Recently Adam Pollock a food journalist for Black Book visited Hawke's Bay, here's what he had to say about our little region.
For our final stop on our week-long tour, we took a 55-minute flight northeast of Wellington to the serene vineyard-and-animal-sanctuary-studded region of Hawke's bay. Distinctly Mediterranean in look and feel, and with the best weather we encountered on our trip, Hawke's Bay was where the enormity of New Zealand's Tolkien-like terrain was most apparent.
Lunch at Elephant Hill Winery was our first order of business, and after a delightful tour of the place with CEO Andreas Weiss, we settled in to an elegant repast of oysters an grilled game fish, squid, nam jim, bok choy, fried shallots, and pineapple, accompanied by an 2016 Elephant Hill rose; Hawke's Bay was quick to show us its sophisticated side.
The history of Hawke's Bay and its largest city, Napier, is punctuated by a devastating event; in 1931 a cataclysmic earthquake not only leveled much of the town, but also raised the land as much as eight feet, adding close to ten thousand acres of newly dry land to the area. Napier was rebuilt in the style of the time, namely Art Deco; and while many buildings have been subsequently remodeled, the place mains one of the most intact deco towns in the world.
It was along this quaint pastel backdrop that we strolled on our first evening, eventually alighting for dinner at the thoroughly 21st Century Bistronomy. Chef James Beck guided us through the menu, which verged on the molecular, without being too ionospherey (Parks & Recreation reference). Sections named Protein, Raw, and Minerals sounded more daunting than they were - our grilled flounder with beetroot & horseradish hollandaise was pretty much as advertised, and wonderful, while the chocolate brownie with lavender, sour mousse, and condensed milk sorbet, while equally amazing, did actually verge on the surreal.
Image - Dining at Bistronomy Restaurant
The following day had us up and out of our rooms at the charming Art Deco (natch) Masonic Hotel, for a tour of the town, which culminated in lunch at Mister D. To say that this writer is a Rolling Stones fan would be to dredge up that annoying trope about the Pope and Catholicism; we were thrilled that the restaurant was named for their song "Dancing with Mister D" - they even throw annual Stones-themed dining events. Having thus decided this was the best restaurant on Earth, we almost forgot about the food. But we were delighted with their novel takes on t he basics: rocket salad, roast fish, poached eggs and the like were all treated with reverence and a touch of whimsy - and their signature doughnuts were a huge hit.
Image - Dining at Mister D
On our last evening on the island we were treated to the most opulent epicurean experience of the trip, in the form of a progressive dinner, For the uninitiated a "progressive" is where you go to a different restaurant for each course, which may sound like a bit of work; but when the places you go are all highly-regarded wineries - and you're ferried around in an SUV by a bloke named Gareth who keeps filling your champagne glass - you easily rise to the challenge.
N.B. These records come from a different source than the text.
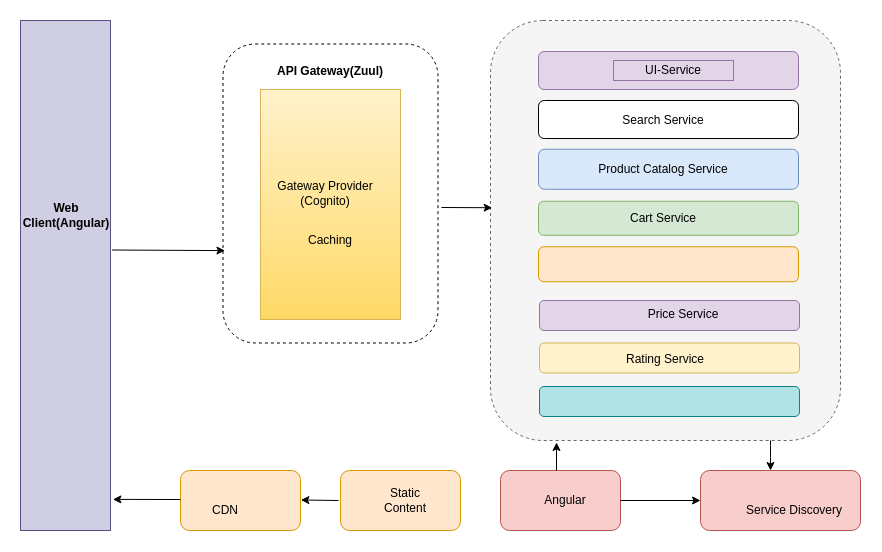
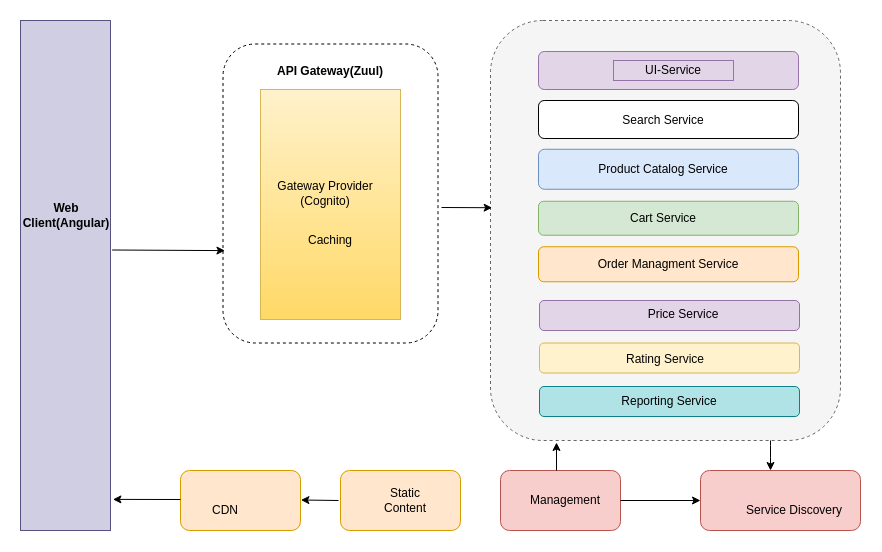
  <mxCell id="0" style=";html=1;" />
  <mxCell id="1" style=";html=1;" parent="0" />
  <mxCell id="2" value="" style="rounded=1;whiteSpace=wrap;html=1;fillColor=none;dashed=1;" parent="1" vertex="1"><mxGeometry x="222.5" y="43.5" width="215" height="299" as="geometry" /></mxCell>
  <mxCell id="3" value="" style="rounded=0;whiteSpace=wrap;html=1;fillColor=#d0cee2;strokeColor=#56517e;" parent="1" vertex="1"><mxGeometry x="20" y="20" width="90" height="510" as="geometry" /></mxCell>
  <mxCell id="4" value="Web Client(Angular)" style="text;html=1;strokeColor=none;fillColor=none;align=center;verticalAlign=middle;whiteSpace=wrap;rounded=0;fontStyle=1" parent="1" vertex="1"><mxGeometry x="36" y="205" width="60" height="20" as="geometry" /></mxCell>
  <mxCell id="5" value="" style="rounded=0;whiteSpace=wrap;html=1;fillColor=#fff2cc;strokeColor=#d6b656;gradientColor=#ffd966;" parent="1" vertex="1"><mxGeometry x="260" y="89" width="140" height="230" as="geometry" /></mxCell>
  <mxCell id="6" value="Gateway Provider (Cognito)" style="text;html=1;strokeColor=none;fillColor=none;align=center;verticalAlign=middle;whiteSpace=wrap;rounded=0;fontStyle=0" parent="1" vertex="1"><mxGeometry x="265" y="183" width="120" height="20" as="geometry" /></mxCell>
  <mxCell id="7" value="Caching" style="text;html=1;strokeColor=none;fillColor=none;align=center;verticalAlign=middle;whiteSpace=wrap;rounded=0;fontStyle=0" parent="1" vertex="1"><mxGeometry x="310" y="230" width="40" height="20" as="geometry" /></mxCell>
  <mxCell id="8" value="" style="rounded=1;whiteSpace=wrap;html=1;perimeterSpacing=11;fillColor=#f5f5f5;strokeColor=#666666;fontColor=#333333;dashed=1;" parent="1" vertex="1"><mxGeometry x="490" y="20" width="350" height="420" as="geometry" /></mxCell>
  <mxCell id="9" value="" style="endArrow=classic;html=1;exitX=1.018;exitY=0.45;exitDx=0;exitDy=0;exitPerimeter=0;entryX=0.009;entryY=0.691;entryDx=0;entryDy=0;entryPerimeter=0;" parent="1" source="3" target="2" edge="1"><mxGeometry width="50" height="50" relative="1" as="geometry"><mxPoint x="128" y="300" as="sourcePoint" /><mxPoint x="164" y="252" as="targetPoint" /></mxGeometry></mxCell>
  <mxCell id="10" value="" style="rounded=1;whiteSpace=wrap;html=1;fillColor=#ffe6cc;strokeColor=#d79b00;" parent="1" vertex="1"><mxGeometry x="180" y="470" width="120" height="60" as="geometry" /></mxCell>
  <mxCell id="11" value="" style="rounded=1;whiteSpace=wrap;html=1;fillColor=#ffe6cc;strokeColor=#d79b00;" parent="1" vertex="1"><mxGeometry x="340" y="470" width="120" height="60" as="geometry" /></mxCell>
  <mxCell id="12" value="CDN" style="text;html=1;strokeColor=none;fillColor=none;align=center;verticalAlign=middle;whiteSpace=wrap;rounded=0;" parent="1" vertex="1"><mxGeometry x="205" y="500" width="40" height="20" as="geometry" /></mxCell>
  <mxCell id="13" value="Static Content" style="text;html=1;strokeColor=none;fillColor=none;align=center;verticalAlign=middle;whiteSpace=wrap;rounded=0;" parent="1" vertex="1"><mxGeometry x="370" y="490" width="70" height="20" as="geometry" /></mxCell>
  <mxCell id="14" value="" style="endArrow=classic;html=1;entryX=1.027;entryY=0.939;entryDx=0;entryDy=0;entryPerimeter=0;" parent="1" target="3" edge="1"><mxGeometry width="50" height="50" relative="1" as="geometry"><mxPoint x="180" y="499" as="sourcePoint" /><mxPoint x="120" y="499" as="targetPoint" /></mxGeometry></mxCell>
  <mxCell id="15" value="" style="endArrow=classic;html=1;entryX=1.027;entryY=0.939;entryDx=0;entryDy=0;entryPerimeter=0;" parent="1" edge="1"><mxGeometry width="50" height="50" relative="1" as="geometry"><mxPoint x="338" y="500" as="sourcePoint" /><mxPoint x="300.43" y="499.5" as="targetPoint" /></mxGeometry></mxCell>
  <mxCell id="16" value="" style="rounded=1;whiteSpace=wrap;html=1;fillColor=#f8cecc;strokeColor=#b85450;" parent="1" vertex="1"><mxGeometry x="500" y="470" width="120" height="60" as="geometry" /></mxCell>
  <mxCell id="17" value="" style="rounded=1;whiteSpace=wrap;html=1;fillColor=#f8cecc;strokeColor=#b85450;" parent="1" vertex="1"><mxGeometry x="700" y="470" width="160" height="60" as="geometry" /></mxCell>
  <mxCell id="18" value="" style="endArrow=classic;html=1;" parent="1" edge="1"><mxGeometry width="50" height="50" relative="1" as="geometry"><mxPoint x="556" y="470" as="sourcePoint" /><mxPoint x="556" y="442" as="targetPoint" /></mxGeometry></mxCell>
  <mxCell id="19" value="" style="endArrow=classic;html=1;entryX=0;entryY=0.5;entryDx=0;entryDy=0;" parent="1" target="17" edge="1"><mxGeometry width="50" height="50" relative="1" as="geometry"><mxPoint x="620" y="500" as="sourcePoint" /><mxPoint x="670" y="450" as="targetPoint" /></mxGeometry></mxCell>
  <mxCell id="20" value="" style="rounded=1;whiteSpace=wrap;html=1;fillColor=#e1d5e7;strokeColor=#9673a6;" parent="1" vertex="1"><mxGeometry x="538" y="51" width="260" height="38" as="geometry" /></mxCell>
  <mxCell id="21" value="" style="rounded=1;whiteSpace=wrap;html=1;fillColor=#dae8fc;strokeColor=#6c8ebf;" parent="1" vertex="1"><mxGeometry x="538" y="148.75" width="260" height="40" as="geometry" /></mxCell>
  <mxCell id="22" value="" style="rounded=1;whiteSpace=wrap;html=1;fillColor=#d5e8d4;strokeColor=#82b366;" parent="1" vertex="1"><mxGeometry x="538" y="200.75" width="260" height="34" as="geometry" /></mxCell>
  <mxCell id="23" value="" style="rounded=1;whiteSpace=wrap;html=1;fillColor=#ffe6cc;strokeColor=#d79b00;" parent="1" vertex="1"><mxGeometry x="538" y="246.25" width="260" height="35" as="geometry" /></mxCell>
  <mxCell id="24" value="" style="rounded=1;whiteSpace=wrap;html=1;fillColor=#e1d5e7;strokeColor=#9673a6;" parent="1" vertex="1"><mxGeometry x="539" y="300" width="260" height="30" as="geometry" /></mxCell>
  <mxCell id="25" value="" style="endArrow=classic;html=1;entryX=0.034;entryY=0.41;entryDx=0;entryDy=0;entryPerimeter=0;" parent="1" edge="1"><mxGeometry width="50" height="50" relative="1" as="geometry"><mxPoint x="441" y="207" as="sourcePoint" /><mxPoint x="491.648" y="207.22" as="targetPoint" /></mxGeometry></mxCell>
  <mxCell id="26" value="UI-Service" style="text;html=1;strokeColor=#9673a6;fillColor=#e1d5e7;align=center;verticalAlign=middle;whiteSpace=wrap;rounded=0;" parent="1" vertex="1"><mxGeometry x="613" y="60" width="120" height="20" as="geometry" /></mxCell>
  <mxCell id="27" value="Product Catalog Service&lt;span style=&quot;color: rgba(0 , 0 , 0 , 0) ; font-family: monospace ; font-size: 0px&quot;&gt;%3CmxGraphModel%3E%3Croot%3E%3CmxCell%20id%3D%220%22%2F%3E%3CmxCell%20id%3D%221%22%20parent%3D%220%22%2F%3E%3CmxCell%20id%3D%222%22%20value%3D%22Search%20Service%22%20style%3D%22text%3Bhtml%3D1%3BstrokeColor%3Dnone%3BfillColor%3Dnone%3Balign%3Dcenter%3BverticalAlign%3Dmiddle%3BwhiteSpace%3Dwrap%3Brounded%3D0%3B%22%20vertex%3D%221%22%20parent%3D%221%22%3E%3CmxGeometry%20x%3D%22635%22%20y%3D%22312%22%20width%3D%22100%22%20height%3D%2220%22%20as%3D%22geometry%22%2F%3E%3C%2FmxCell%3E%3C%2Froot%3E%3C%2FmxGraphModel%3E&lt;/span&gt;" style="text;html=1;strokeColor=none;fillColor=none;align=center;verticalAlign=middle;whiteSpace=wrap;rounded=0;" parent="1" vertex="1"><mxGeometry x="593" y="158.75" width="140" height="20" as="geometry" /></mxCell>
  <mxCell id="28" value="Cart Service" style="text;html=1;strokeColor=none;fillColor=none;align=center;verticalAlign=middle;whiteSpace=wrap;rounded=0;" parent="1" vertex="1"><mxGeometry x="613" y="207.75" width="100" height="20" as="geometry" /></mxCell>
+ <mxCell id="29" value="Order Managment Service" style="text;html=1;strokeColor=none;fillColor=none;align=center;verticalAlign=middle;whiteSpace=wrap;rounded=0;" parent="1" vertex="1"><mxGeometry x="593" y="253.75" width="150" height="20" as="geometry" /></mxCell>
  <mxCell id="30" value="Price Service" style="text;html=1;strokeColor=none;fillColor=none;align=center;verticalAlign=middle;whiteSpace=wrap;rounded=0;" parent="1" vertex="1"><mxGeometry x="633" y="304" width="100" height="20" as="geometry" /></mxCell>
  <mxCell id="31" value="" style="rounded=1;whiteSpace=wrap;html=1;fillColor=#fff2cc;strokeColor=#d6b656;" parent="1" vertex="1"><mxGeometry x="539" y="342.5" width="260" height="30" as="geometry" /></mxCell>
  <mxCell id="32" value="" style="rounded=1;whiteSpace=wrap;html=1;fillColor=#b0e3e6;strokeColor=#0e8088;" parent="1" vertex="1"><mxGeometry x="539" y="386" width="260" height="30" as="geometry" /></mxCell>
  <mxCell id="33" value="Rating Service" style="text;html=1;strokeColor=none;fillColor=none;align=center;verticalAlign=middle;whiteSpace=wrap;rounded=0;" parent="1" vertex="1"><mxGeometry x="615" y="348.5" width="100" height="20" as="geometry" /></mxCell>
- <mxCell id="35" value="Angular" style="text;html=1;strokeColor=none;fillColor=none;align=center;verticalAlign=middle;whiteSpace=wrap;rounded=0;" parent="1" vertex="1"><mxGeometry x="515" y="490" width="100" height="20" as="geometry" /></mxCell>
+ <mxCell id="34" value="Reporting Service" style="text;html=1;strokeColor=none;fillColor=none;align=center;verticalAlign=middle;whiteSpace=wrap;rounded=0;" parent="1" vertex="1"><mxGeometry x="619" y="391" width="100" height="20" as="geometry" /></mxCell>
+ <mxCell id="35" value="Management" style="text;html=1;strokeColor=none;fillColor=none;align=center;verticalAlign=middle;whiteSpace=wrap;rounded=0;" parent="1" vertex="1"><mxGeometry x="515" y="490" width="100" height="20" as="geometry" /></mxCell>
  <mxCell id="36" value="Service Discovery" style="text;html=1;strokeColor=none;fillColor=none;align=center;verticalAlign=middle;whiteSpace=wrap;rounded=0;" parent="1" vertex="1"><mxGeometry x="744" y="500" width="100" height="20" as="geometry" /></mxCell>
  <mxCell id="37" value="" style="endArrow=classic;html=1;" parent="1" edge="1"><mxGeometry width="50" height="50" relative="1" as="geometry"><mxPoint x="770" y="440" as="sourcePoint" /><mxPoint x="770" y="470" as="targetPoint" /><Array as="points"><mxPoint x="770" y="450" /></Array></mxGeometry></mxCell>
  <mxCell id="38" value="API Gateway(Zuul)" style="text;html=1;strokeColor=none;fillColor=none;align=center;verticalAlign=middle;whiteSpace=wrap;rounded=0;dashed=1;fontStyle=1" parent="1" vertex="1"><mxGeometry x="270" y="61" width="120" height="20" as="geometry" /></mxCell>
  <mxCell id="39" value="Search Service" style="text;html=1;strokeColor=none;fillColor=none;align=center;verticalAlign=middle;whiteSpace=wrap;rounded=0;" vertex="1" parent="1"><mxGeometry x="613" y="109" width="100" height="20" as="geometry" /></mxCell>
  <mxCell id="40" value="" style="rounded=1;whiteSpace=wrap;html=1;" vertex="1" parent="1"><mxGeometry x="538" y="100" width="260" height="38" as="geometry" /></mxCell>
  <mxCell id="41" value="Search Service" style="text;html=1;strokeColor=none;fillColor=none;align=center;verticalAlign=middle;whiteSpace=wrap;rounded=0;" vertex="1" parent="1"><mxGeometry x="613" y="110" width="100" height="20" as="geometry" /></mxCell>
We started with bubbly at the top of a mountain range and progressed through antipasto at Vidal, entrees of Te Mata mushroom and Comte pithivier with wild weed salad and Hohepa haloumi, vine roasted beetroot and burnt honey at Craggy Range's Restaurant restaurant, all accompanied by signature vino, before succumbing to dessert at New Zealand's oldest winery, Mission Estate. Established in 1851 by French missionaries, the estate is in the grand tradition of mansion wineries, with plantation style great house with wraparound terrace, where we took our creme brulee and port, for a final look at the cascading mountains in the distance. It was not for the first time we'd thought of postponing our flight home.